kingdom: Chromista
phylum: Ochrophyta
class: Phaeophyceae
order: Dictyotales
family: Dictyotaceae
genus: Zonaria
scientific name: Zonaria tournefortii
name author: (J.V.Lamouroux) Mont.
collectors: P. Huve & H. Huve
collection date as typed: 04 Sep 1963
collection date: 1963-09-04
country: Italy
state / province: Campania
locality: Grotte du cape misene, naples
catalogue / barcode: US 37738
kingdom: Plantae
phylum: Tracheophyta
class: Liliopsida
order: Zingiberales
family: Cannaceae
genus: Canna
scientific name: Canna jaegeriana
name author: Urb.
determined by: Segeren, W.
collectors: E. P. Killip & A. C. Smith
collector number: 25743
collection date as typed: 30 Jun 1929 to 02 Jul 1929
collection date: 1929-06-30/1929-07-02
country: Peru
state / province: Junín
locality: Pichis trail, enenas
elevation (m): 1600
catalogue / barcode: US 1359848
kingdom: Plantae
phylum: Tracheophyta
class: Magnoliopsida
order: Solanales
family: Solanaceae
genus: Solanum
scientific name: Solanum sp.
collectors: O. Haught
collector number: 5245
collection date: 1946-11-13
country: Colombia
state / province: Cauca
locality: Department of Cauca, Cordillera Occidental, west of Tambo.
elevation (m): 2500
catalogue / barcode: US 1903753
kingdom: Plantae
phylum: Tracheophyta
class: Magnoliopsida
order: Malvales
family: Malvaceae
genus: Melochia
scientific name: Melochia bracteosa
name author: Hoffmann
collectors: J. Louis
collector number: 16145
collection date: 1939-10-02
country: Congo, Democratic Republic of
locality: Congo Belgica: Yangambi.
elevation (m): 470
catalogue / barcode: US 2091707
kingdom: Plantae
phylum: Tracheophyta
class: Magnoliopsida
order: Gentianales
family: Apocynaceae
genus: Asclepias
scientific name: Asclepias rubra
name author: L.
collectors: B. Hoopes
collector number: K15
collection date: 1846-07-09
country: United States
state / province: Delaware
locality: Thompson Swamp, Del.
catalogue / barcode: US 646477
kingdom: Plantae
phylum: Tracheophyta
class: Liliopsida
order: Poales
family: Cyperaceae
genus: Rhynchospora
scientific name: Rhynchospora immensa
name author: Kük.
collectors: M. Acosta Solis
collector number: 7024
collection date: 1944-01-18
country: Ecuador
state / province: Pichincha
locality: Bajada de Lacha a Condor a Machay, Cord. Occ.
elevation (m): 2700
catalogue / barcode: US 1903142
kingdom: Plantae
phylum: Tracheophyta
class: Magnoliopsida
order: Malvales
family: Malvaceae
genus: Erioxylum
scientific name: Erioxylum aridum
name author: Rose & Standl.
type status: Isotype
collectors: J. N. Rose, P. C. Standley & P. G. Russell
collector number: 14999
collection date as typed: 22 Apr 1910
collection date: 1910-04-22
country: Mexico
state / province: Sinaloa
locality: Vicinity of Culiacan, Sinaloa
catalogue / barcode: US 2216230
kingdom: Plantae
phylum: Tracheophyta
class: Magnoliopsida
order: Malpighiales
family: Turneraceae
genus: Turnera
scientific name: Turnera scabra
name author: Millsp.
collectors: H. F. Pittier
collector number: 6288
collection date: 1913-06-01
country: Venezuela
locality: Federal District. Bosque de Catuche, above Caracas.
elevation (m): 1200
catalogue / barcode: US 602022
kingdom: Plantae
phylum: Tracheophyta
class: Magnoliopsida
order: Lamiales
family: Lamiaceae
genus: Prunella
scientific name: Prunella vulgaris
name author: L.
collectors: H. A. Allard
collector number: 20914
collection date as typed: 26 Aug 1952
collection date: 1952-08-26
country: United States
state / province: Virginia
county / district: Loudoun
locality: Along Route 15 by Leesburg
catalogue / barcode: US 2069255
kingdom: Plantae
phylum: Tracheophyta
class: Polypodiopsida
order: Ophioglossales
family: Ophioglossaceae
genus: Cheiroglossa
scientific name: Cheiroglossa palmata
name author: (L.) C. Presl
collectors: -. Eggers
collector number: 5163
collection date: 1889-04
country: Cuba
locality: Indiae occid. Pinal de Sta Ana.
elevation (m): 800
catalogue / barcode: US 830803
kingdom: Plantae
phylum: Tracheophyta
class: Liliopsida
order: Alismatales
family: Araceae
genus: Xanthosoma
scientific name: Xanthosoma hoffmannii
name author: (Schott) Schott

:::::

* REQUIREMENTS: Transcribe every entry above line by line, leaving each field name and value unchanged.

* TASK OUTPUT:
kingdom: Chromista
phylum: Ochrophyta
class: Phaeophyceae
order: Dictyotales
family: Dictyotaceae
genus: Zonaria
scientific name: Zonaria tournefortii
name author: (J.V.Lamouroux) Mont.
collectors: P. Huve & H. Huve
collection date as typed: 04 Sep 1963
collection date: 1963-09-04
country: Italy
state / province: Campania
locality: Grotte du cape misene, naples
catalogue / barcode: US 37738
kingdom: Plantae
phylum: Tracheophyta
class: Liliopsida
order: Zingiberales
family: Cannaceae
genus: Canna
scientific name: Canna jaegeriana
name author: Urb.
determined by: Segeren, W.
collectors: E. P. Killip & A. C. Smith
collector number: 25743
collection date as typed: 30 Jun 1929 to 02 Jul 1929
collection date: 1929-06-30/1929-07-02
country: Peru
state / province: Junín
locality: Pichis trail, enenas
elevation (m): 1600
catalogue / barcode: US 1359848
kingdom: Plantae
phylum: Tracheophyta
class: Magnoliopsida
order: Solanales
family: Solanaceae
genus: Solanum
scientific name: Solanum sp.
collectors: O. Haught
collector number: 5245
collection date: 1946-11-13
country: Colombia
state / province: Cauca
locality: Department of Cauca, Cordillera Occidental, west of Tambo.
elevation (m): 2500
catalogue / barcode: US 1903753
kingdom: Plantae
phylum: Tracheophyta
class: Magnoliopsida
order: Malvales
family: Malvaceae
genus: Melochia
scientific name: Melochia bracteosa
name author: Hoffmann
collectors: J. Louis
collector number: 16145
collection date: 1939-10-02
country: Congo, Democratic Republic of
locality: Congo Belgica: Yangambi.
elevation (m): 470
catalogue / barcode: US 2091707
kingdom: Plantae
phylum: Tracheophyta
class: Magnoliopsida
order: Gentianales
family: Apocynaceae
genus: Asclepias
scientific name: Asclepias rubra
name author: L.
collectors: B. Hoopes
collector number: K15
collection date: 1846-07-09
country: United States
state / province: Delaware
locality: Thompson Swamp, Del.
catalogue / barcode: US 646477
kingdom: Plantae
phylum: Tracheophyta
class: Liliopsida
order: Poales
family: Cyperaceae
genus: Rhynchospora
scientific name: Rhynchospora immensa
name author: Kük.
collectors: M. Acosta Solis
collector number: 7024
collection date: 1944-01-18
country: Ecuador
state / province: Pichincha
locality: Bajada de Lacha a Condor a Machay, Cord. Occ.
elevation (m): 2700
catalogue / barcode: US 1903142
kingdom: Plantae
phylum: Tracheophyta
class: Magnoliopsida
order: Malvales
family: Malvaceae
genus: Erioxylum
scientific name: Erioxylum aridum
name author: Rose & Standl.
type status: Isotype
collectors: J. N. Rose, P. C. Standley & P. G. Russell
collector number: 14999
collection date as typed: 22 Apr 1910
collection date: 1910-04-22
country: Mexico
state / province: Sinaloa
locality: Vicinity of Culiacan, Sinaloa
catalogue / barcode: US 2216230
kingdom: Plantae
phylum: Tracheophyta
class: Magnoliopsida
order: Malpighiales
family: Turneraceae
genus: Turnera
scientific name: Turnera scabra
name author: Millsp.
collectors: H. F. Pittier
collector number: 6288
collection date: 1913-06-01
country: Venezuela
locality: Federal District. Bosque de Catuche, above Caracas.
elevation (m): 1200
catalogue / barcode: US 602022
kingdom: Plantae
phylum: Tracheophyta
class: Magnoliopsida
order: Lamiales
family: Lamiaceae
genus: Prunella
scientific name: Prunella vulgaris
name author: L.
collectors: H. A. Allard
collector number: 20914
collection date as typed: 26 Aug 1952
collection date: 1952-08-26
country: United States
state / province: Virginia
county / district: Loudoun
locality: Along Route 15 by Leesburg
catalogue / barcode: US 2069255
kingdom: Plantae
phylum: Tracheophyta
class: Polypodiopsida
order: Ophioglossales
family: Ophioglossaceae
genus: Cheiroglossa
scientific name: Cheiroglossa palmata
name author: (L.) C. Presl
collectors: -. Eggers
collector number: 5163
collection date: 1889-04
country: Cuba
locality: Indiae occid. Pinal de Sta Ana.
elevation (m): 800
catalogue / barcode: US 830803
kingdom: Plantae
phylum: Tracheophyta
class: Liliopsida
order: Alismatales
family: Araceae
genus: Xanthosoma
scientific name: Xanthosoma hoffmannii
name author: (Schott) Schott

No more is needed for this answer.